Did Mae hear applause?
She turned to the open door, not daring to breathe, and looked behind.
There was a sound of delight – massed clapping from the eastern slope. The sound had a shape, a shape like a blade, sharp at one end, but widening behind. A wedge of the walls had fallen.
'That's it!' she keened, her voice box tight, wet.
Ssssh, said all the stones. They trickled like water, made a sound like water, were borne by it and their own weight down the hillside, one collapse knocking into the terrace below, catching it, knocking it free.
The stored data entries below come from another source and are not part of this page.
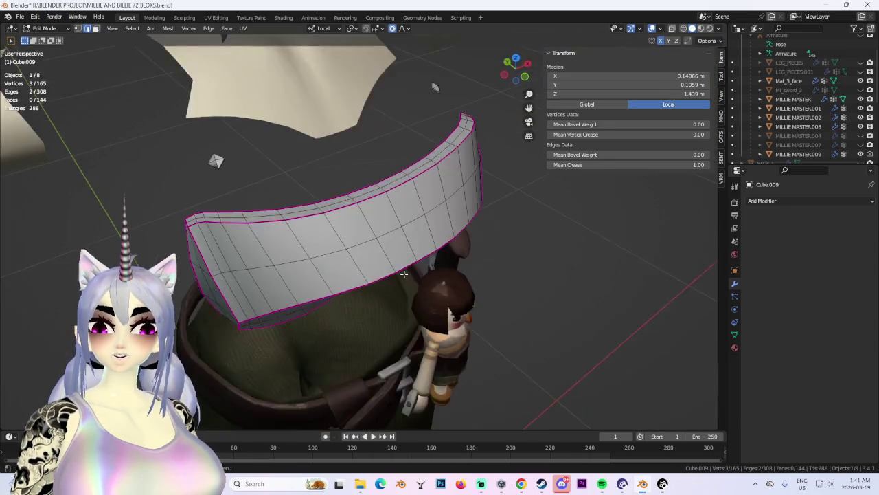
{"action": "left_click", "coordinate": [404, 303], "text": "shift"}
{"action": "mouse_move", "coordinate": [403, 303]}
{"action": "middle_mouse_down"}
{"action": "mouse_move", "coordinate": [471, 277]}
{"action": "mouse_move", "coordinate": [267, 69]}
{"action": "middle_mouse_up"}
Mae fought her way to the street and, glinting in the moonlight, she saw it, a flow of rocks on the eastern side of the bowl.
A river of stone.
'Come on!' she screeched again.
She looked behind her wildly; Ken and Joe were up to their ankles, and pulling Mrs Ken free.
Mae fought forward and pulled.
Then the applause started on the hill directly above them.
It was so slow, the fall of stone. Above them on the hill, a terrace wall turned sideways, grumpily, forced to move by the weight of stone settling on top of it. All of it slumped forward towards the school, to Sezen's.